* Text segment
________________________
Yes, we still agree to keep "In God We Trust" though this has been challenged by dissidents.
NOTE: Nobody is required to use federal reserve dollars except if the receiving institution requires that.
It is perfectly legal to issue and use your own currency, provided it follows a few basic laws to prevent confusion with federal notes.

The difference is that we AGREE or CONSENT to allow for the phrase "In God We Trust"

We used to agree to let states have jurisdiction over marriages, until that was contested.
Now we no longer agree on policies, where some people want their states to recognize LGBT/same sex marriages
and some people don't.

The difference is consent.

If we do not consent on the rules for marriages, either we need to separate the rules into separate jurisdictions, or
remove marriage from the state govt and replace with civil unions, domestic partnerships or other alternatives that people of that state DO agree to.
(Similar to removing Prayer from public schools, and replacing them with "Moments of Silence" as a more neutral alternative that passed in Texas.)
________________________
* Dataset records

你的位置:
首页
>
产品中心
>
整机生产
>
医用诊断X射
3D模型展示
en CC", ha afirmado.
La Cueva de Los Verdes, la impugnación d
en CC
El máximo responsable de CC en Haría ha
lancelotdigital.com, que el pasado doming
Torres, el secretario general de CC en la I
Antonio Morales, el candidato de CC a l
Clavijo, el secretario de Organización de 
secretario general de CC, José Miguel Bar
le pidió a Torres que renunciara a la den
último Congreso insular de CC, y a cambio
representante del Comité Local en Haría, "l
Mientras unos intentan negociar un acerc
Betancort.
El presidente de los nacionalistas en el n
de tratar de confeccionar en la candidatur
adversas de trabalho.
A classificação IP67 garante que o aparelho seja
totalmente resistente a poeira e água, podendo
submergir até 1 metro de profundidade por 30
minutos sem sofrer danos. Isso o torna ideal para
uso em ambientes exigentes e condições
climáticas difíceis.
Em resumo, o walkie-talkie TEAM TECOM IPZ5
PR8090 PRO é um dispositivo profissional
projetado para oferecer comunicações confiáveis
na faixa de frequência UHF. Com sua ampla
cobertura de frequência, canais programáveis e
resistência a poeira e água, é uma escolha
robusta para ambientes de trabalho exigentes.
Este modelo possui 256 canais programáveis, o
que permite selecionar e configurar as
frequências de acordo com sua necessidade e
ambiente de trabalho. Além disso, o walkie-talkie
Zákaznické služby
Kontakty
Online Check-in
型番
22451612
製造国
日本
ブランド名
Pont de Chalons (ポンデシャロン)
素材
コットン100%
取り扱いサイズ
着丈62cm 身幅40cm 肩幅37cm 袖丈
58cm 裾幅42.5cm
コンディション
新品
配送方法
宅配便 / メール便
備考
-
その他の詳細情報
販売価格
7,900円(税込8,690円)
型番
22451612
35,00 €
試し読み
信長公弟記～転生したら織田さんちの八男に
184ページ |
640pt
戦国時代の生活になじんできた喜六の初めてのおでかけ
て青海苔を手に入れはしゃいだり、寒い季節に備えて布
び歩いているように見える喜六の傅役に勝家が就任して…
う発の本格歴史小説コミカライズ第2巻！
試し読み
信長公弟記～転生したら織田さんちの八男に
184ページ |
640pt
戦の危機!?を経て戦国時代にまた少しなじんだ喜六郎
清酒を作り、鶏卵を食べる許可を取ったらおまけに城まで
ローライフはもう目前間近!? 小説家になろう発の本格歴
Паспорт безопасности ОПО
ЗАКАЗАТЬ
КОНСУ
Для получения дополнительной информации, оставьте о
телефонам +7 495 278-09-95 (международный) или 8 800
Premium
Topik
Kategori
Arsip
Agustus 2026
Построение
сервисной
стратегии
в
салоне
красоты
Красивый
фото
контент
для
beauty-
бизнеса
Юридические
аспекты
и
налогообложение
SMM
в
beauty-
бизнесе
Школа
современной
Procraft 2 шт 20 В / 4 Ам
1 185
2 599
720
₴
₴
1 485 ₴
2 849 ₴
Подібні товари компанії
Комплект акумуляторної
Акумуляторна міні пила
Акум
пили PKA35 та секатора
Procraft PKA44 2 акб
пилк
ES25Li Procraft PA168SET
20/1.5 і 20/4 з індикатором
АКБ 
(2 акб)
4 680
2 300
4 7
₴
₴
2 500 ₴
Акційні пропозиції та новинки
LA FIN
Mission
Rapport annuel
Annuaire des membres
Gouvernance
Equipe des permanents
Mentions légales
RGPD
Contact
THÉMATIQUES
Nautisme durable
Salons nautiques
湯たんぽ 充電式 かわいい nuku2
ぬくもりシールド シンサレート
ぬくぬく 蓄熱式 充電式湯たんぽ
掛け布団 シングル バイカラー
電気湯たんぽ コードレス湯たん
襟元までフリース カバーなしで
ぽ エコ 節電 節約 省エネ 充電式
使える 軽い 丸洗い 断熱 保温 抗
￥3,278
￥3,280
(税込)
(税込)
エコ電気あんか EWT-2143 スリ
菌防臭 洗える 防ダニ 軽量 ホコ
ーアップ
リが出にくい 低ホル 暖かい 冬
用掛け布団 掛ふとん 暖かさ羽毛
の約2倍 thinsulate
________________________
* Exercises to complete
A: Please return the text about consent and "In God We Trust" word for word, in full.
B: In the records, start at the first line and stop after the line containing "Antonio Morales, el candidato de CC a l". Give those lines again with "Haría" switched to "Teguise" and everything else left the same.

* Results of the tasks
A:
Yes, we still agree to keep "In God We Trust" though this has been challenged by dissidents.
NOTE: Nobody is required to use federal reserve dollars except if the receiving institution requires that.
It is perfectly legal to issue and use your own currency, provided it follows a few basic laws to prevent confusion with federal notes.

The difference is that we AGREE or CONSENT to allow for the phrase "In God We Trust"

We used to agree to let states have jurisdiction over marriages, until that was contested.
Now we no longer agree on policies, where some people want their states to recognize LGBT/same sex marriages
and some people don't.

The difference is consent.

If we do not consent on the rules for marriages, either we need to separate the rules into separate jurisdictions, or
remove marriage from the state govt and replace with civil unions, domestic partnerships or other alternatives that people of that state DO agree to.
(Similar to removing Prayer from public schools, and replacing them with "Moments of Silence" as a more neutral alternative that passed in Texas.)

B:
你的位置:
首页
>
产品中心
>
整机生产
>
医用诊断X射
3D模型展示
en CC", ha afirmado.
La Cueva de Los Verdes, la impugnación d
en CC
El máximo responsable de CC en Teguise ha
lancelotdigital.com, que el pasado doming
Torres, el secretario general de CC en la I
Antonio Morales, el candidato de CC a l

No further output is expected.